-- TASK 1 --
List every speaker named in the extract on nuclear power, in the order each first speaks.
-- TASK 2 --
Reproduce the passage of the extract on nuclear power that begins at the words "DIGNAN: The critics" and stops after "levels of investment.".

-- EXTRACT --
WILSON: You have to consider
the impact of nuclear power on our carbon emissions targets. And you then
have to say that if you allow the nuclear industry to run down in this
country as some people would wish to see, but the implication of that is
that you become more dependent on gas, and you have to recognise that by
2020 we'd be seventy per cent dependent on gas, ninety per cent of which
would be imported.
RUDDOCK: I think regarding
nuclear energy as a clean source of energy is a real misnomer. Yes, it
doesn't produce CO2 emissions, but it produces radio active emissions all
the time both into the air, and into the sea. We now have a Irish Sea
which is terribly polluted with radiation as a result of the Sellafield
operations. So it continues to produce emissions whenever it's operating,
and even more seriously there is this enormous legacy of nuclear waste,
much of which is highly radioactive, will be there for thousands of years.
DIGNAN: The government says
a new generation of nuclear power stations would create less radioactive
waste, yet the cost of nuclear-produced electricity is higher than energy
from gas, so ministers are considering a carbon tax on gas and coal. They
might even force the power generators to buy more of their supplies from
nuclear - or will they be really radical?
HELM: Either the government
says, well, we're not going to have nuclear power, we're not going to build
any more nuclear power stations, we're just going to look after handling
the waste of what we've got at the moment. Then they have to get really
radical about renewables, about energy efficiency and about a host of other
ancillary policies, changing the grids, the distribution systems, and the
price will go up a lot. Or they say we really do mean nuclear power, in
which case they ought to build several of them because one on its own is
incredibly expensive.
RUDDOCK: I think the government
needs to make a hard political decision, and that decision is not to go
for new nuclear build. If they go for new nuclear build, I fear that they
won't put sufficient support and sufficient resources, sufficient incentives
behind developing renewables. So, it is that decision more than anything
else I think, that is the key to developing renewables.
DIGNAN: The critics say this is
a government in search of an energy policy. It needs to find one quickly.
Ministers are alarmed that it's not just the nuclear sector which is failing
to attract investment; they fear it's an industry-wide problem. A market
which is good at keeping prices down is also producing low levels of investment.
WILSON: There's very little incentive
at present for anyone to invest in any form of generation, and that is
a function of the low price that generators are getting for the product
that they produce. Now that has to be part of the White Paper discussion.
DIGNAN: In nuclear power stations,
safety regulations must be obeyed religiously. There are also rules for
ensuring there's competition within the energy industry. Criticisms that
the market is drying up investment - and could lead to power cuts - are
forcefully rejected by the industry's regulator.
CALLUM McCARTHY: We have inherited a position where
for ten years, after privatisation, there were artificial arrangements
for rewarding generators. That resulted in prices that were too high.
It resulted in very high investment and very high levels of spare capacity,
and we are faced with unwinding that and that is sometimes a painful process,
but there is absolutely no evidence that the market signals are wrong,
and that the basic market functioning is in any way wrong.

-- RECORDS SUPPLIED --
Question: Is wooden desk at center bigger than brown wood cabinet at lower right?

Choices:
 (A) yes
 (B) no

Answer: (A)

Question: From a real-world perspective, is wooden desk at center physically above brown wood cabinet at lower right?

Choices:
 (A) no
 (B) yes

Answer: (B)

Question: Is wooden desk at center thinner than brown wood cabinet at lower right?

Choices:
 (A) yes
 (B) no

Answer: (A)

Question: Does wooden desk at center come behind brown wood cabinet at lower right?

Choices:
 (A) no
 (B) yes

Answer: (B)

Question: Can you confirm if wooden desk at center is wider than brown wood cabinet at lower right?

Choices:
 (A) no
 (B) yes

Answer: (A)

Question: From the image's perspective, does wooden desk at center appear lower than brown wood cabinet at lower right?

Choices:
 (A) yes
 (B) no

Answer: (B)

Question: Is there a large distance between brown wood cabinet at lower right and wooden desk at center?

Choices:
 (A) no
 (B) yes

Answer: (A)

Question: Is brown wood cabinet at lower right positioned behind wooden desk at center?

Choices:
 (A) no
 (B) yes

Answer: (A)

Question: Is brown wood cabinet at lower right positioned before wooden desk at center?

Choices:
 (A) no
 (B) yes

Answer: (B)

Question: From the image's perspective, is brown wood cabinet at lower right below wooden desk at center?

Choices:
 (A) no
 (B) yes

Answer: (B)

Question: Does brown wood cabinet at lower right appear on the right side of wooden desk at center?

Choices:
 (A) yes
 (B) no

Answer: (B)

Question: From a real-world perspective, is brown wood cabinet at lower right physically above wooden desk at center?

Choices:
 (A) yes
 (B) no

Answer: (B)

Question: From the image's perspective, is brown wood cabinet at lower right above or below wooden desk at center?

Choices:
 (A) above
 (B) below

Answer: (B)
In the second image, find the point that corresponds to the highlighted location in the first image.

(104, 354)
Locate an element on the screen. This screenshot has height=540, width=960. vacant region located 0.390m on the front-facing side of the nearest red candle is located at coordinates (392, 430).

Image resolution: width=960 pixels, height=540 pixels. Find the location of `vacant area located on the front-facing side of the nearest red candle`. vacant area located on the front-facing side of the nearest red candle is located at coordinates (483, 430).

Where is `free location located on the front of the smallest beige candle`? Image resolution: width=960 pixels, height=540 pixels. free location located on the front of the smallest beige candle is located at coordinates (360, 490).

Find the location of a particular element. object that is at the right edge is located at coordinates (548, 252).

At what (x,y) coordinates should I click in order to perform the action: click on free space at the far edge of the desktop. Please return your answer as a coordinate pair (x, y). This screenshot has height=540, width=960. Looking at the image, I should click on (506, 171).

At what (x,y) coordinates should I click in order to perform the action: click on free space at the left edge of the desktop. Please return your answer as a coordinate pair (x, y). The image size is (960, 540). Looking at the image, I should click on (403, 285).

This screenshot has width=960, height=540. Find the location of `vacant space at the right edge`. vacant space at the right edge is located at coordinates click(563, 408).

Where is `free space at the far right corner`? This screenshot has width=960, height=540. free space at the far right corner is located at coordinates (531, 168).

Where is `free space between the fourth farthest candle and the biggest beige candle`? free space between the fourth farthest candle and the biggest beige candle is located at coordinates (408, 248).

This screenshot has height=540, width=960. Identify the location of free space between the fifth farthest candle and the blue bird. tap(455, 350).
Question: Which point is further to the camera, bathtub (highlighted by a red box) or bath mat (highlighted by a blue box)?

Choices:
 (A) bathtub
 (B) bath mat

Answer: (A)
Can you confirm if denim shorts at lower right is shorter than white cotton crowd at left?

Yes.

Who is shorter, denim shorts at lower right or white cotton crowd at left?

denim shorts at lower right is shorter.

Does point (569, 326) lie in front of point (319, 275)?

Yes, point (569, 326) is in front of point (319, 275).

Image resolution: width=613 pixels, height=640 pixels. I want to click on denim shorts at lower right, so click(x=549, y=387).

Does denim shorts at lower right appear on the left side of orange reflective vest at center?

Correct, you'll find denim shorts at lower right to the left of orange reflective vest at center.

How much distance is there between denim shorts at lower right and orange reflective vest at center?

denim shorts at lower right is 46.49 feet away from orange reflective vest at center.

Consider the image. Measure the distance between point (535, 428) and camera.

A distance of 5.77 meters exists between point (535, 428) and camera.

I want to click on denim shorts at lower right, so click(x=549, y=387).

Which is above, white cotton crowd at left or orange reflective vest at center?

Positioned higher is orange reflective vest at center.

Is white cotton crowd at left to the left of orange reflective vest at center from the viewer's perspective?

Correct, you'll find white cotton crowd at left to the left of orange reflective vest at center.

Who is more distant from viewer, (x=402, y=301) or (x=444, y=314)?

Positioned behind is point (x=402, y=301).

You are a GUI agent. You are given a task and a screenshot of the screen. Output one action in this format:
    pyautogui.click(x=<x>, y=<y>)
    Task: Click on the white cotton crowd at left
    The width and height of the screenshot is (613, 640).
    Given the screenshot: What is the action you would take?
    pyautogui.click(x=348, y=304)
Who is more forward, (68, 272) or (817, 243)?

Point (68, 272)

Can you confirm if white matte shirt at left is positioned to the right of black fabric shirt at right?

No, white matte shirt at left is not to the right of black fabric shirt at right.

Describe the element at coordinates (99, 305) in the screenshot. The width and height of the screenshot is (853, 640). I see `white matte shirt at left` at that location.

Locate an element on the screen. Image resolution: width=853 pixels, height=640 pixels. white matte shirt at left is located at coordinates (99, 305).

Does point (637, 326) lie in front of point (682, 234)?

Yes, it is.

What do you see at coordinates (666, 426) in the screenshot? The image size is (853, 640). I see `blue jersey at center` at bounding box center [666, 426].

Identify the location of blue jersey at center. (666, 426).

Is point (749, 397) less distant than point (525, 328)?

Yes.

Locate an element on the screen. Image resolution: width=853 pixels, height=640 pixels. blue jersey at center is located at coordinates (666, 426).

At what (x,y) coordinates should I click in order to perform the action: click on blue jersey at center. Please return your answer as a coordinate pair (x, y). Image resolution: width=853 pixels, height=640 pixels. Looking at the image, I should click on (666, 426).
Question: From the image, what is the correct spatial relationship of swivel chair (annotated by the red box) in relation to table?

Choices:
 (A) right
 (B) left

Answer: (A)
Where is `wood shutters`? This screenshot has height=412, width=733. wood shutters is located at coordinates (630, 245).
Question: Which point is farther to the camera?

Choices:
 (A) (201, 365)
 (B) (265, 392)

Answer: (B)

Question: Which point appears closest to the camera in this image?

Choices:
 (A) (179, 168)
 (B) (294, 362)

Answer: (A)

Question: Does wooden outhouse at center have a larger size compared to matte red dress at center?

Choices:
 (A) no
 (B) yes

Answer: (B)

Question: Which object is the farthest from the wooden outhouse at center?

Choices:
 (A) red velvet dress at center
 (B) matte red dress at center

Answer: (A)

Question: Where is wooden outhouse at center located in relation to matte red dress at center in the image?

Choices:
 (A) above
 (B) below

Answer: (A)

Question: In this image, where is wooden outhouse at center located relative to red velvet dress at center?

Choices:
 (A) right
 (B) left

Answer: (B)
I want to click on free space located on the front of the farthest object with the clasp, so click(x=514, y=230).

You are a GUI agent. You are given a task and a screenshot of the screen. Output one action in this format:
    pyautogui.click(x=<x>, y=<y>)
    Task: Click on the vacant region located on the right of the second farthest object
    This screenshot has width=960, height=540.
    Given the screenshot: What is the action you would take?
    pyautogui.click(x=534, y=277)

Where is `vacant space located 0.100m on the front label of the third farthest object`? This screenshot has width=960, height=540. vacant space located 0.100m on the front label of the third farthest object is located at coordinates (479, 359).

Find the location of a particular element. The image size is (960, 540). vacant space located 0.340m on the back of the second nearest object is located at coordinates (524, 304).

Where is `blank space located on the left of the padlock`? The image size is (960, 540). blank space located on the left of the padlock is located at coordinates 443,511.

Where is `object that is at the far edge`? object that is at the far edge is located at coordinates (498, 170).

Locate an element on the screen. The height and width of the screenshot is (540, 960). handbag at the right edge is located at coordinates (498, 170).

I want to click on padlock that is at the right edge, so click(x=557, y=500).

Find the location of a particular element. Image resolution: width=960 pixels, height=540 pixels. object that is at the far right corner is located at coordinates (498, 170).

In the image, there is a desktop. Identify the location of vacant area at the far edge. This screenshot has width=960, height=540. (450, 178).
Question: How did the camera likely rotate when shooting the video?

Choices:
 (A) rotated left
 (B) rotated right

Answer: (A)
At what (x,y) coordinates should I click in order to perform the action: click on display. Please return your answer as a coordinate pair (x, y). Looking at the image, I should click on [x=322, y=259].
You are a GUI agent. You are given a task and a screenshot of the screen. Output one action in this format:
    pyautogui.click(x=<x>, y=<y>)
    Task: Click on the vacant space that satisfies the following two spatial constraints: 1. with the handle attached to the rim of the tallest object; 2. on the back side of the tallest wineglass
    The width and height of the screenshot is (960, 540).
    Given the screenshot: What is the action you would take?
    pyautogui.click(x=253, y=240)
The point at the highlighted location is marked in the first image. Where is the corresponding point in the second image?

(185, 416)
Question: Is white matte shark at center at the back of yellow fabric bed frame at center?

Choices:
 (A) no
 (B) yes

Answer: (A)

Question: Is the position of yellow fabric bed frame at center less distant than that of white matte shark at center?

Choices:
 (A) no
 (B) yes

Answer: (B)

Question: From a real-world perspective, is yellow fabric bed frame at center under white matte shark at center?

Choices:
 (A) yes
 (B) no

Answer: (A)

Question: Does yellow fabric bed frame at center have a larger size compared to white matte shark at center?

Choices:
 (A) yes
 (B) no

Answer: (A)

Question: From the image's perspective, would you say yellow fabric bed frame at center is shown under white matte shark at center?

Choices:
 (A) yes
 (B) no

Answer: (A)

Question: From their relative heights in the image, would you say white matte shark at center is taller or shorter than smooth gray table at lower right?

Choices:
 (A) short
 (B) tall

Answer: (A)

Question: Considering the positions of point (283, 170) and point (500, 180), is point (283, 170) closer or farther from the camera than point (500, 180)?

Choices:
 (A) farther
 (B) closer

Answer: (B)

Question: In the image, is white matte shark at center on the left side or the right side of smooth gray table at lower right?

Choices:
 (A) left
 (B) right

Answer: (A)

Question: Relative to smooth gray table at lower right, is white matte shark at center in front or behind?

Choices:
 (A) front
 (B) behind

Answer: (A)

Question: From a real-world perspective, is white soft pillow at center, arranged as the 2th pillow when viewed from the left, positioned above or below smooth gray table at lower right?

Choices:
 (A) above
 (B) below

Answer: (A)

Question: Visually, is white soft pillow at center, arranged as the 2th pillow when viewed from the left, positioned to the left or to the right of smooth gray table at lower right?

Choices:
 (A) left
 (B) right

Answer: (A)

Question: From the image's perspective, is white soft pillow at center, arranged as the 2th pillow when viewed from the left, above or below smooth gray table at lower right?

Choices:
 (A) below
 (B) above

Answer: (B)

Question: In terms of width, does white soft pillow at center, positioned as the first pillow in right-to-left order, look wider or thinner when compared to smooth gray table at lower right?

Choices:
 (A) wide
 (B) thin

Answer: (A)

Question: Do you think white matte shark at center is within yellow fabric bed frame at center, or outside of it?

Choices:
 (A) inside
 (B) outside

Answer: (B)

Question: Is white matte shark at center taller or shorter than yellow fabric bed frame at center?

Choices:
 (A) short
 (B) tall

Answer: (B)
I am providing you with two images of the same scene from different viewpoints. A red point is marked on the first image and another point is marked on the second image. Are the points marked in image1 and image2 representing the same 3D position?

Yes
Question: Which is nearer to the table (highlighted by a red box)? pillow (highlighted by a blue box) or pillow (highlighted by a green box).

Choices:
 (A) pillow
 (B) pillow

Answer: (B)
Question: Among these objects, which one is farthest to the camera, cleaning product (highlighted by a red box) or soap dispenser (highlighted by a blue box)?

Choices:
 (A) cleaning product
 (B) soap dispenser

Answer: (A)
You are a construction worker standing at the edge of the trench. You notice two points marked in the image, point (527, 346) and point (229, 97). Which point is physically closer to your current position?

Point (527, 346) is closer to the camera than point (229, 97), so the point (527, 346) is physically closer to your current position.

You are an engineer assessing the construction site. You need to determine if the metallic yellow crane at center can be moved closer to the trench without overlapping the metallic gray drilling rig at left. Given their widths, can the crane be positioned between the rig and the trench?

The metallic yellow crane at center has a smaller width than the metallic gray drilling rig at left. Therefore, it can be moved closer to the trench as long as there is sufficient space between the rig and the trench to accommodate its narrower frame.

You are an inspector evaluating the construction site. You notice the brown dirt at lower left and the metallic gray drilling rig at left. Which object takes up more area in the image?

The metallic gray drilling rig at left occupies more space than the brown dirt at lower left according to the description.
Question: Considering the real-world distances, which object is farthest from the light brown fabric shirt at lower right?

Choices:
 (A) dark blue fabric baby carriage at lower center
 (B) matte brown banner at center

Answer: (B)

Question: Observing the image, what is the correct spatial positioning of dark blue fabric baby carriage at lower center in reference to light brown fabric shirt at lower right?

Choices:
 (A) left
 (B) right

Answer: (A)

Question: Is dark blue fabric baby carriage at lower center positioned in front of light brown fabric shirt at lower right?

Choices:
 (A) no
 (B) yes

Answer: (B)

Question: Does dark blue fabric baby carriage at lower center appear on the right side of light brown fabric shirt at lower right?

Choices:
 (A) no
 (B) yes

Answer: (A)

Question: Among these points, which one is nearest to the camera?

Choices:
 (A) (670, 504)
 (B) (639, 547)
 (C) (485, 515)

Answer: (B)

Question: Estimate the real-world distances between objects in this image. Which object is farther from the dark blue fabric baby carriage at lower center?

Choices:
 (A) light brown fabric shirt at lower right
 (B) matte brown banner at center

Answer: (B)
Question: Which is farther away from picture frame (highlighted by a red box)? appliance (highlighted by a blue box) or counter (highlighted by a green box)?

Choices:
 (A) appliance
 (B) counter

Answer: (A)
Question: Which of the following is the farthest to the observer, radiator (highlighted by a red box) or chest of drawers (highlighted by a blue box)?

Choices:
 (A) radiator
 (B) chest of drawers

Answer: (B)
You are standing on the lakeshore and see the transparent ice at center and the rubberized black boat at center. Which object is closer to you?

-- EXPECTED OUTPUT 1 --
WILSON, RUDDOCK, DIGNAN, HELM, CALLUM McCARTHY

-- EXPECTED OUTPUT 2 --
DIGNAN: The critics say this is
a government in search of an energy policy. It needs to find one quickly.
Ministers are alarmed that it's not just the nuclear sector which is failing
to attract investment; they fear it's an industry-wide problem. A market
which is good at keeping prices down is also producing low levels of investment.